--- Page text ---

My concerns about the digital market
start with the same word that introduced me to economics:
‘scarcity’ — there is little scarcity in selling digital media
goods and that inevitably affects price. I think the best way to illustrate
this is to look, instead, at the live music industry as those folks
are the masters of pricing scarcity
— they view tickets as ‘lots’ and want to maximise the willingness
to pay for each. Live music mastered their demand curve a long time
ago; digital music is still trying to discover theirs. Another problem
with this topic is that interpreting digital music revenues is not a
straightforward exercise, especially in Europe. We published a paper
and Interpreting the Digital Market’ two years ago to help folks try and get their head around this
complex market, and it’s not got any easier since!
I’d like to flag two observations
for your readers. Firstly, don’t view digital in isolation, when it’s
shown that one-in-five albums sold in America were digital, that tells
you more about the collapse in the five, that the outperformance of
the one. Secondly, the UK has really outperformed its European neighbours
in developing a large, and importantly diverse, digital market. UK digital
revenues per capita are twice, maybe three times, that of our main European
neighbours, which is a great testimony to the work that Jez Bell at
PRS for Music and folks like Francis Keeling at Universal have done
on the licensing front as well as the
incredible achievements of the services
like We7, Spotify and 7 Digital which have taken out the licences and
Finally, whilst the digital makes
up 20% of recorded music revenues, and 5% of PRS for Music collections,
what I really have learnt to appreciate is that these digital services
are legal ‘venues’ — a concept that Eric Garland drilled home
to me — and somewhere north of four million
folks in the UK are going to sites like
Spotify or We7 and doing their thing
— now it might not be producing the monies people once wished for
but they are arguably not going to Mininova, an illegal venue, and that’s
an important achievement — especially when Mininova celebrated its
10 billionth torrent download
three months before iTunes celebrated theirs. Engagement with legal
venues is worth more than the top line
revenues might initially suggest.
You mention ‘scarcity’ in the context of live vs. digital, but live has a real scarcity (seats — over which they can control access). Digital doesn’t have that kind of scarcity. You say that digital hasn’t ‘discovered their demand curve,’ but might the bigger issue really be that without the scarcity the supply curve is the issue? My view has always been that the digital market is a red herring due to the lack of scarcity, but instead the music world should focus on external scarcities that widespread digital music creates (including things like seats at concerts). Is the real issue not the demand curve but the supply and the failure (of some) to recognize that they need to think broader in terms of what they’re selling?

(Collected data)
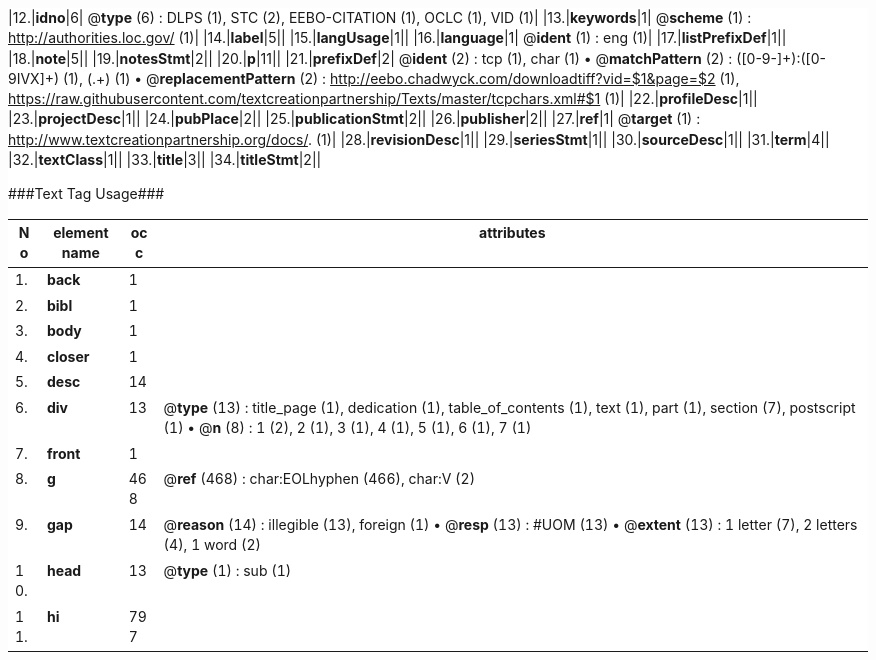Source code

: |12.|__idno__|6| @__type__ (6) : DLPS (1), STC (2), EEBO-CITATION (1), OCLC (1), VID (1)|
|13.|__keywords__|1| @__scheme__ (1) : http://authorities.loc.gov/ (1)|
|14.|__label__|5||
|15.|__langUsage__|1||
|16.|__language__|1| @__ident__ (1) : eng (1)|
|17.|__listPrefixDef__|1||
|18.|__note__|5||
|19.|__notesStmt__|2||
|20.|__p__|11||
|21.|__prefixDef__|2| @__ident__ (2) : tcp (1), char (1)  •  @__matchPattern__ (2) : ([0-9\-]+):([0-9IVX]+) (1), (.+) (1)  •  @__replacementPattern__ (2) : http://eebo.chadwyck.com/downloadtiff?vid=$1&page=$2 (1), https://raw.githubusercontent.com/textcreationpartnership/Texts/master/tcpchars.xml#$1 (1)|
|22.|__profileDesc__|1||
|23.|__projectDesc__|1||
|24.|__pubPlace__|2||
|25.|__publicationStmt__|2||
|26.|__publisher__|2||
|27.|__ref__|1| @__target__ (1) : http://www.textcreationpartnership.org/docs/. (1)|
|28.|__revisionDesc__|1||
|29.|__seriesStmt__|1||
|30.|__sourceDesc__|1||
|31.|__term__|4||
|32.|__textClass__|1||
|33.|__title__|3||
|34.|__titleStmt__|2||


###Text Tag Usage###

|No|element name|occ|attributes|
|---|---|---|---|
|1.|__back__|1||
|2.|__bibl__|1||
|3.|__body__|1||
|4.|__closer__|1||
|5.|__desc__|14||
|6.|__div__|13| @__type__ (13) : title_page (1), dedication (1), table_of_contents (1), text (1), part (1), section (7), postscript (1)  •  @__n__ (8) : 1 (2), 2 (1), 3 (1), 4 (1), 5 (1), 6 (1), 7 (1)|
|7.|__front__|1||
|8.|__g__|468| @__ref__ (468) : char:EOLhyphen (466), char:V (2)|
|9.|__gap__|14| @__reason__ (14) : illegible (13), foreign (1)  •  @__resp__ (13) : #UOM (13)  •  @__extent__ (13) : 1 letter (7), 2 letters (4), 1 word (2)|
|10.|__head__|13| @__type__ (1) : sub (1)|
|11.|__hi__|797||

--- Study questions ---
A - Please reproduce the passage of the text on the digital music market starting at "You mention ‘scarcity’" and ending at "what they’re selling?", replacing "red herring" with "dead end".
B - Translate this sentence from the text on the digital music market into Spanish: "Engagement with legal venues is worth more than the top line revenues might initially suggest."
These records were drawn from a separate source.

--- Exercise answers ---
A -
You mention ‘scarcity’ in the context of live vs. digital, but live has a real scarcity (seats — over which they can control access). Digital doesn’t have that kind of scarcity. You say that digital hasn’t ‘discovered their demand curve,’ but might the bigger issue really be that without the scarcity the supply curve is the issue? My view has always been that the digital market is a dead end due to the lack of scarcity, but instead the music world should focus on external scarcities that widespread digital music creates (including things like seats at concerts). Is the real issue not the demand curve but the supply and the failure (of some) to recognize that they need to think broader in terms of what they’re selling?

B - La participación en los espacios legales vale más de lo que los ingresos brutos podrían sugerir en un principio.